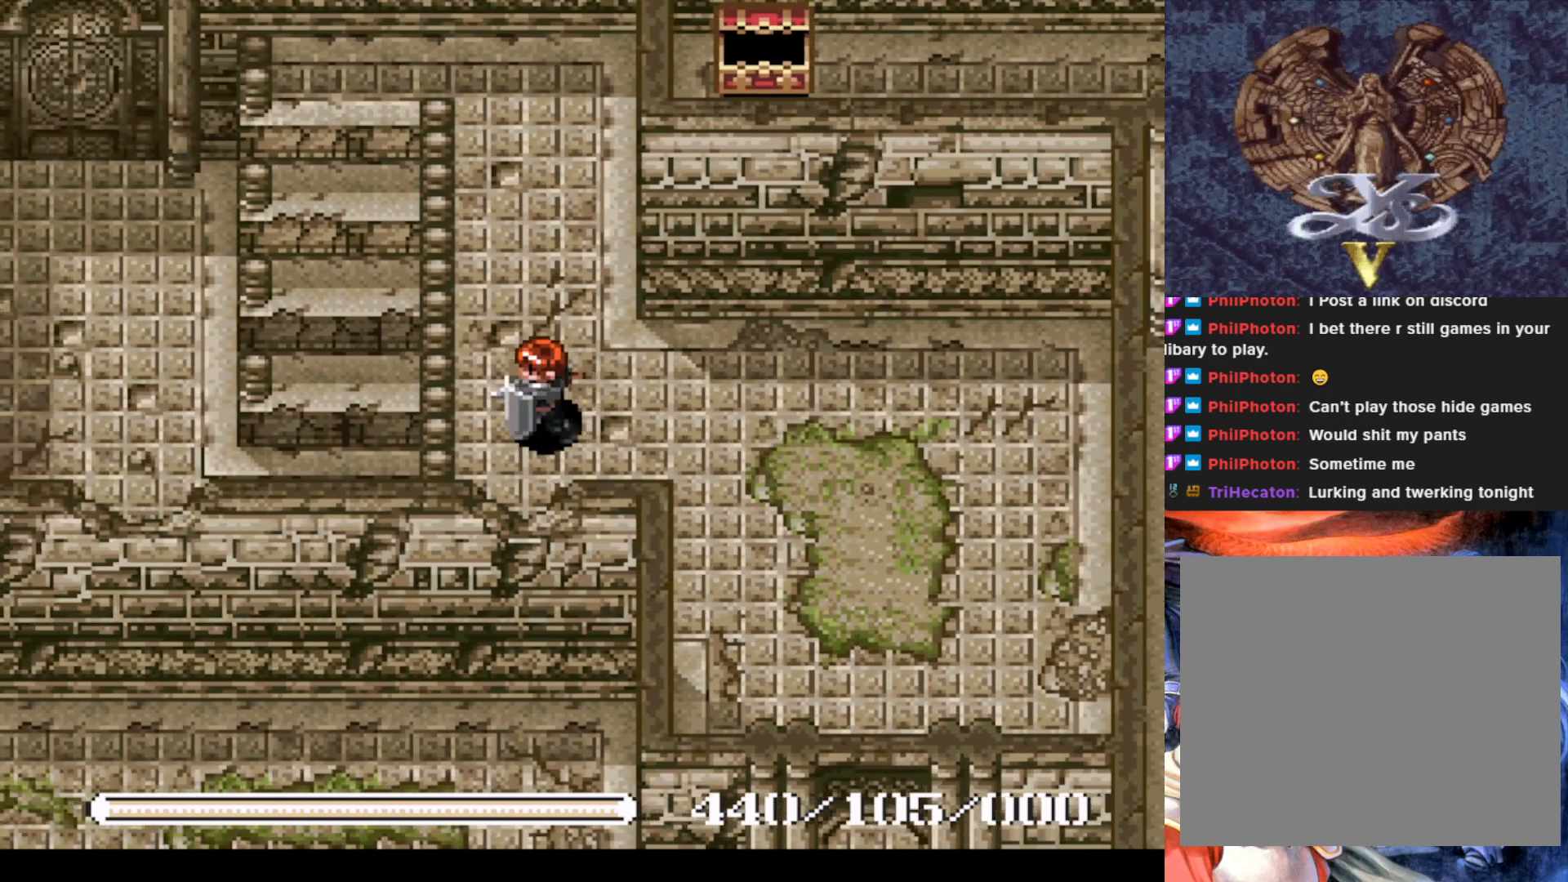
{"buttons": ["DPAD_UP"], "left_stick": "center", "events": [[250, "DPAD_UP", "down"]]}
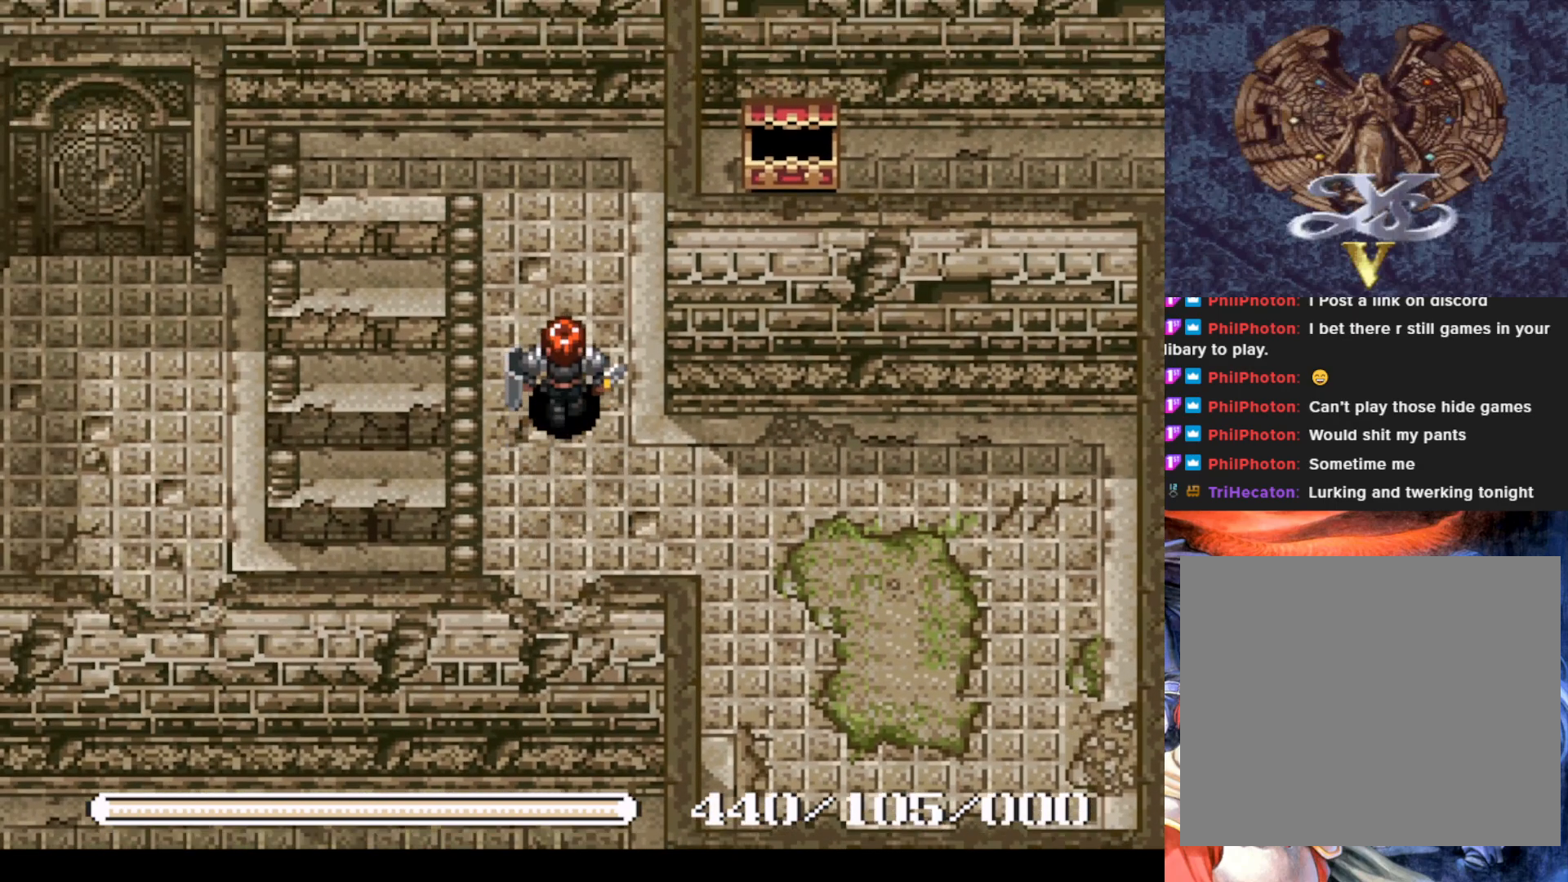
{"buttons": ["DPAD_LEFT"], "left_stick": "center", "events": [[467, "DPAD_LEFT", "down"], [484, "DPAD_UP", "up"]]}
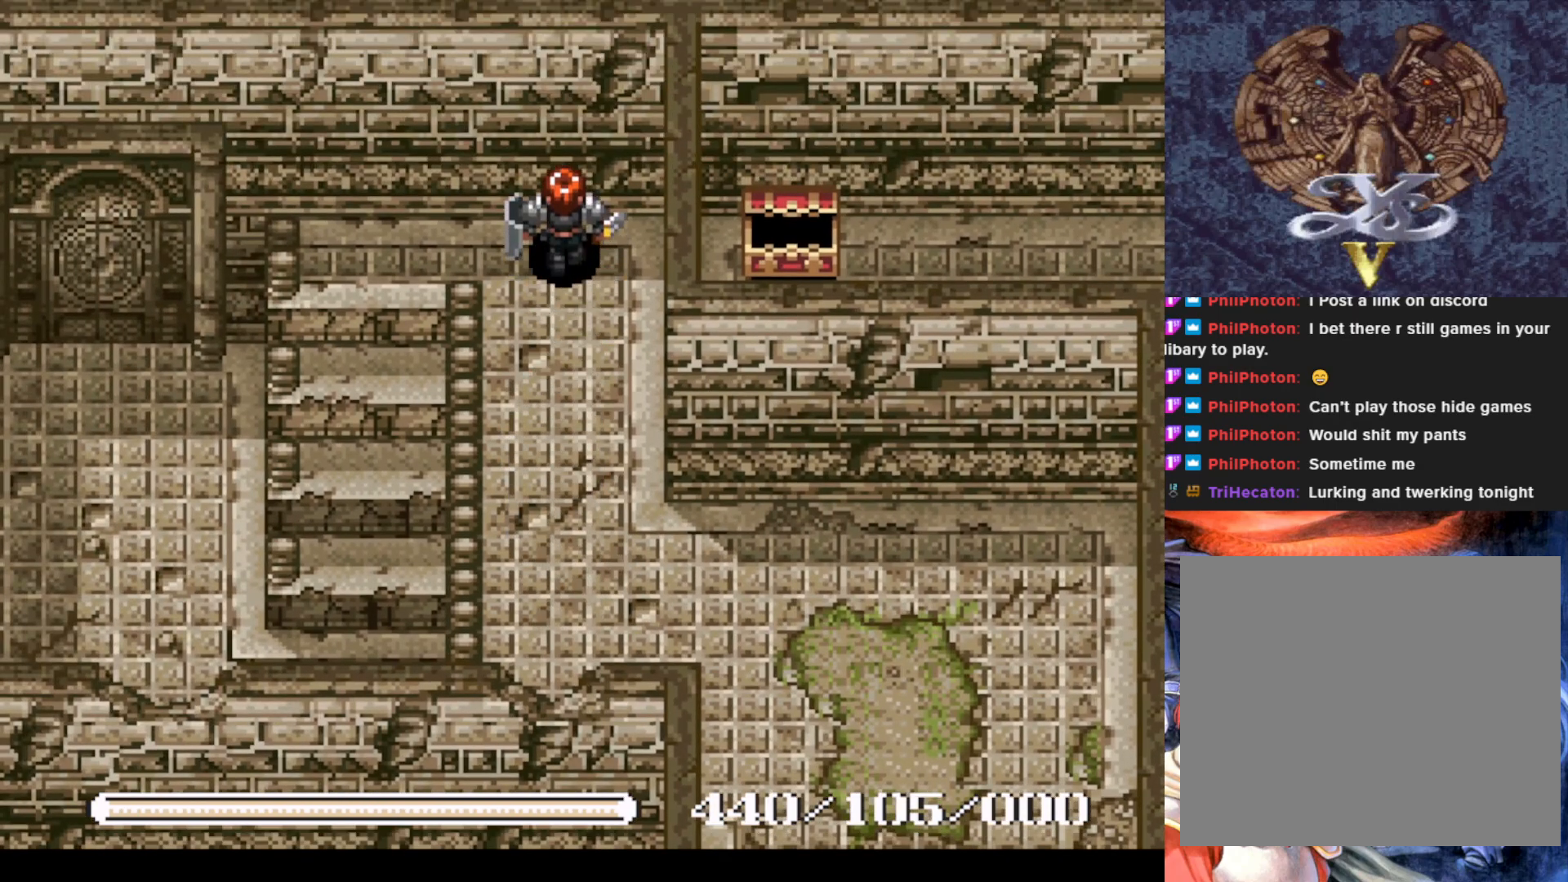
{"buttons": ["DPAD_DOWN"], "left_stick": "center", "events": [[300, "DPAD_DOWN", "down"], [317, "DPAD_LEFT", "up"]]}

> **Your goal**
Omitting all pictures, give the preceding listing again exactly.

> **Answer box**
{"buttons": ["DPAD_UP"], "left_stick": "center", "events": [[250, "DPAD_UP", "down"]]}
{"buttons": ["DPAD_LEFT"], "left_stick": "center", "events": [[467, "DPAD_LEFT", "down"], [484, "DPAD_UP", "up"]]}
{"buttons": ["DPAD_DOWN"], "left_stick": "center", "events": [[300, "DPAD_DOWN", "down"], [317, "DPAD_LEFT", "up"]]}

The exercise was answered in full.